● ÜBUNGSTEXT:
┌──

"Viermal ICH" dreht sich um vier Freundinnen, die so unterschiedlich sind wie Tag und Nacht, und deren Schicksale dennoch von der Schulzeit bis ins Erwachsenenalter untrennbar miteinander verwoben bleiben. Es geht ums gemeinsame Aufwachsen und die erste Liebe in den gar nicht so goldenen Zwanziger Jahren, aber auch um die dunklen Seiten der Freundschaft, um Selbstbetrug, Verrat und Täuschung - und, davon unberührt, um weibliche Emanzipation, Identitätsfindung und die Suche nach dem großen Glück. Maria Lazars Ende der 1920er Jahre in Wien verfasste Roman galt lange als verschollen und wurde noch nie veröffentlicht. Nun wird er zum 75. Todestag der gefeierten Exilautorin erstmals aus dem Nachlass herausgegeben.

└──

● AUFGABENZIEL:
Setze den Text über Maria Lazars Roman „Viermal ICH“ im Anschluss an seinen letzten Satz fort.

[Textbeschreibungen der Keypoints]
┌──

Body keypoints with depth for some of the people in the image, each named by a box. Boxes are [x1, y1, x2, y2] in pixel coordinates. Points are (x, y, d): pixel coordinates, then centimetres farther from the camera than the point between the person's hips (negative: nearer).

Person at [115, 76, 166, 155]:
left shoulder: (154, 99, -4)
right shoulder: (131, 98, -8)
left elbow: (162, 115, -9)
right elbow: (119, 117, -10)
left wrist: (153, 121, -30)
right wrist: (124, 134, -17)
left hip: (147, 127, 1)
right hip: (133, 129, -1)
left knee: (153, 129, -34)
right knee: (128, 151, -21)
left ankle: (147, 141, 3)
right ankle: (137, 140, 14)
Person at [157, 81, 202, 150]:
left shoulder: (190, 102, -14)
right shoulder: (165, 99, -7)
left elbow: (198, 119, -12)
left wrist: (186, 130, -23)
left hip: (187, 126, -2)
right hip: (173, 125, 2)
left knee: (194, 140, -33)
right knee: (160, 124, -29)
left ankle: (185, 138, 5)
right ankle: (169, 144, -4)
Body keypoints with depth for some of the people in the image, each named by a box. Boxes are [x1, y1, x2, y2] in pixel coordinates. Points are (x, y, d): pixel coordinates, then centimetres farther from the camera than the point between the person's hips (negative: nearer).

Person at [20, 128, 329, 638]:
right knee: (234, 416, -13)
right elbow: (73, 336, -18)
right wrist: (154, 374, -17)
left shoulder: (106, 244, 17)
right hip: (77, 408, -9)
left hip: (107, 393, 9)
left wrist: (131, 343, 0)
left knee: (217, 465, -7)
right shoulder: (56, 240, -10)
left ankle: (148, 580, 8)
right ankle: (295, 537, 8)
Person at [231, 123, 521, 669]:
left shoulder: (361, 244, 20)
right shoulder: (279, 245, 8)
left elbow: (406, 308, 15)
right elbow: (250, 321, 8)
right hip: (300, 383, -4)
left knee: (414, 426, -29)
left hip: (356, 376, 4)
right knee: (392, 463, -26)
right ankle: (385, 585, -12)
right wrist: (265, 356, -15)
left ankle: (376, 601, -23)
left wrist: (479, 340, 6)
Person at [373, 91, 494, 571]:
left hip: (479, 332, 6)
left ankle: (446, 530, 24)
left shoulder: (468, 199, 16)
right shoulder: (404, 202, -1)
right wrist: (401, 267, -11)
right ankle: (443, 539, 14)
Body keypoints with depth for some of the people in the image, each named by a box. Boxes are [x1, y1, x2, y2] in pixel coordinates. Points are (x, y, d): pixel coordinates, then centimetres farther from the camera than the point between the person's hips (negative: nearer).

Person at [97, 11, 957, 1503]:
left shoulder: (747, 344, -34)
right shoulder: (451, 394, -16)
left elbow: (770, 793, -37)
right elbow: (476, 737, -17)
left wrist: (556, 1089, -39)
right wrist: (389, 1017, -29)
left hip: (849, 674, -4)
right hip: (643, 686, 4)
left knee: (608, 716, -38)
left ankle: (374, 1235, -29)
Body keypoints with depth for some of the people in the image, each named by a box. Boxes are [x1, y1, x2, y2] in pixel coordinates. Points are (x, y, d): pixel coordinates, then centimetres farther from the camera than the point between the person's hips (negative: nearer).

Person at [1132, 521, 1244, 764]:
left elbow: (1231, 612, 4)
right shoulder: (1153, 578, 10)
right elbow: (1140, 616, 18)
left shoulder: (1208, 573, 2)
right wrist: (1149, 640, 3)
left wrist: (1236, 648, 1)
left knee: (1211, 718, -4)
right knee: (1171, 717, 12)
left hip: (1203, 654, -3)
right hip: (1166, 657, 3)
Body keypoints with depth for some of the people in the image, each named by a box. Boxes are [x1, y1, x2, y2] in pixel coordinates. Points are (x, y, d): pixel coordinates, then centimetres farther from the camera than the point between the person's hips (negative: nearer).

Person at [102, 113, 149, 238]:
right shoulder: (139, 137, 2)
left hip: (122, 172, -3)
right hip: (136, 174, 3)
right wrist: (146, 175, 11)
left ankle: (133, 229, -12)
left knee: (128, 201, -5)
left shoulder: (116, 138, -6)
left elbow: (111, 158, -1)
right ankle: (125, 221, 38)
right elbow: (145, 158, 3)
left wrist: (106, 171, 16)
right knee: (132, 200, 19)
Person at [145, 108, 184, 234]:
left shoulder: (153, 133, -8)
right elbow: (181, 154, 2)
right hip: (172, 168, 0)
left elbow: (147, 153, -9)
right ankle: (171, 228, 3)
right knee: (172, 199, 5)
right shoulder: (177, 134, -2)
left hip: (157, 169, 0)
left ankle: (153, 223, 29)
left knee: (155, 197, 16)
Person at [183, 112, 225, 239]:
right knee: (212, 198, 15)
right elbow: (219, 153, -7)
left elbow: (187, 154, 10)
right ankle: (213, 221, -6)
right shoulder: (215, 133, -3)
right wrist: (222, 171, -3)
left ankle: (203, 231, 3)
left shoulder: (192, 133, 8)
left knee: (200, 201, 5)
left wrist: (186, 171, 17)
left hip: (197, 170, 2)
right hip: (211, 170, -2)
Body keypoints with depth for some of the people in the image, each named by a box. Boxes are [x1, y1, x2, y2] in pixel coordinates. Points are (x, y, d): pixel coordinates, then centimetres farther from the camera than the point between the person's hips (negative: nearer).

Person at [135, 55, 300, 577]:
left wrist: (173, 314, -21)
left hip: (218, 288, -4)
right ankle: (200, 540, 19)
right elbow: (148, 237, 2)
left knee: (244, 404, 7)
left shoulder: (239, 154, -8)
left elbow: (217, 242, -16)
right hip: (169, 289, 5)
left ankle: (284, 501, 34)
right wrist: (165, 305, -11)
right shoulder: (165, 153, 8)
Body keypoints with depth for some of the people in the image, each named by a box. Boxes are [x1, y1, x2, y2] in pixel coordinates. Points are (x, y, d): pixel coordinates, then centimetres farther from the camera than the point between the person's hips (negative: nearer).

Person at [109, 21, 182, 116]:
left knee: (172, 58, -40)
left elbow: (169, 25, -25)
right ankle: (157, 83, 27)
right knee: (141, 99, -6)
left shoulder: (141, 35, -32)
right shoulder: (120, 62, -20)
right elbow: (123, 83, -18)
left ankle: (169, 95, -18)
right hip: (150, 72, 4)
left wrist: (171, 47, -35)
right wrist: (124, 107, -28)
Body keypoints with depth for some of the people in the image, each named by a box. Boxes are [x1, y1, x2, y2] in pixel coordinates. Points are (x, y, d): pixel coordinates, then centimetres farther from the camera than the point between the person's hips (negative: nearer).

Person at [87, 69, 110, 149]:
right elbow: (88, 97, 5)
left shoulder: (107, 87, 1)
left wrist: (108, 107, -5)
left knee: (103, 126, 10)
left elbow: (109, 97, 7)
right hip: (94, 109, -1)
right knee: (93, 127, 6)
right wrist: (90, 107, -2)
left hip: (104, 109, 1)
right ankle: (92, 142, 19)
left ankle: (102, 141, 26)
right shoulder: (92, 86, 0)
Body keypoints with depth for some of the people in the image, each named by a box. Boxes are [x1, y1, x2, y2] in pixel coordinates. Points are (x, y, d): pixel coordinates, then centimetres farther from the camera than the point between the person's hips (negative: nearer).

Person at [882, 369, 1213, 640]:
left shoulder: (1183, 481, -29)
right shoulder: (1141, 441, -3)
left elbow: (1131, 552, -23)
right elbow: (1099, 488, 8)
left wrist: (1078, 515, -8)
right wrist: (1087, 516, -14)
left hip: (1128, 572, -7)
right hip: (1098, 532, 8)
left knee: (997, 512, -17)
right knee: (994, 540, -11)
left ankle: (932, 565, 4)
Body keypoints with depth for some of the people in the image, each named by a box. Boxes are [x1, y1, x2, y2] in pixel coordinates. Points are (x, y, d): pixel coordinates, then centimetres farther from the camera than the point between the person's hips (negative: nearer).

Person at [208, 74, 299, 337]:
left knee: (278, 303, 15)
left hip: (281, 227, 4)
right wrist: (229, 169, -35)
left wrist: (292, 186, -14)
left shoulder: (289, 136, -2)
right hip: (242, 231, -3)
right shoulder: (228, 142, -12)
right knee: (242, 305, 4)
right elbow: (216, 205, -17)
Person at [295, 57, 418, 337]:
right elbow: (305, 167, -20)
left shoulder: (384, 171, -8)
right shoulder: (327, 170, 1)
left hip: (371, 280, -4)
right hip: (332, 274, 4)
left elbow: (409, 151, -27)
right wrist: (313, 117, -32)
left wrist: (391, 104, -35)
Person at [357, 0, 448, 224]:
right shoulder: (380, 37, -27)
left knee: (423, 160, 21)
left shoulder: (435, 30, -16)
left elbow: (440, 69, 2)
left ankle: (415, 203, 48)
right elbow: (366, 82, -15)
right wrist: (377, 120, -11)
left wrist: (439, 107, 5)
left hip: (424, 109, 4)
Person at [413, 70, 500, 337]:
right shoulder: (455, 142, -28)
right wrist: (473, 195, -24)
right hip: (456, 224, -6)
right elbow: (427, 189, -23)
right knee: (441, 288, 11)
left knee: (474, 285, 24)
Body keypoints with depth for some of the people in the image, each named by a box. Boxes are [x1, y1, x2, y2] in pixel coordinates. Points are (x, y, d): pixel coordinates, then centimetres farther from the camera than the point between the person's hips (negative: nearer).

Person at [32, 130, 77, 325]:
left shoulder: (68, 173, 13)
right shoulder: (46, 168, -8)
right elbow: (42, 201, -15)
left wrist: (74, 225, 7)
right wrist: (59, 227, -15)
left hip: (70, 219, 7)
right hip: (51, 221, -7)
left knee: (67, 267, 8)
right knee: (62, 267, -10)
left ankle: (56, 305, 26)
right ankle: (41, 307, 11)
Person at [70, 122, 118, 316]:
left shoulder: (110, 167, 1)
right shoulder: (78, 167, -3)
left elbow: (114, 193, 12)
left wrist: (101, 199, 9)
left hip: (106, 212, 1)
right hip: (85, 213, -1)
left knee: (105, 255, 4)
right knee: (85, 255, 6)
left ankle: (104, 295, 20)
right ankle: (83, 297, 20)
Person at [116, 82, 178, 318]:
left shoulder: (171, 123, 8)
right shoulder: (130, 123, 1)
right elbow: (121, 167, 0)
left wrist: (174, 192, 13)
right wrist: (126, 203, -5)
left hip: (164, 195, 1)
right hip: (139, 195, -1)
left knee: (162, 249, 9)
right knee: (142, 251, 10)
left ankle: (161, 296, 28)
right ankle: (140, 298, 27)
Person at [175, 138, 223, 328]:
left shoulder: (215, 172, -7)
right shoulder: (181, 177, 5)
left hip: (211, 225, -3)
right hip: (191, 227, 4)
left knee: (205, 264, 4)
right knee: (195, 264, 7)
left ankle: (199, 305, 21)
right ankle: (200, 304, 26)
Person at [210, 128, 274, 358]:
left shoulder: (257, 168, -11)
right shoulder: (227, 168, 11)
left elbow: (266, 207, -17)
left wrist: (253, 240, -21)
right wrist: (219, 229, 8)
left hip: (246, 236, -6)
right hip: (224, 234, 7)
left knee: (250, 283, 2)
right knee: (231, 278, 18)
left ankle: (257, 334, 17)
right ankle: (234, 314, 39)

└──

● ERGEBNIS DER AUFGABE:
Rezensionsnotiz zu
Deutschlandfunk Kultur, 21.06.2023
"Originell" nennt Rezensentin Julia Schröder den 1929 entstandenen Roman der kürzlich wieder entdeckten jüdischen Autorin Maria Lazar. Dabei entdeckt die Rezensentin, dass das Buch durch die Fokussierung auf vier weibliche Protagonistinnen, die sich im Nachkriegsalltag zurecht finden müssen, viel über die soziale Stellung der Frau kurz vor dem Aufstieg des Nationalsozialismus preisgibt. Die sexuelle Befreiung der Frau in der Weimarer Zeit ging mit einer erhöhten Gefahr zur Zwangsprostitution einher, liest die Rezensentin bei Lazar. Das Buch ist keine leichte Lektüre, meint Schröder, doch selten hat die Rezensentin eine treffendere Darstellung über die Lage von Frauen in der Weimarer Republik gelesen.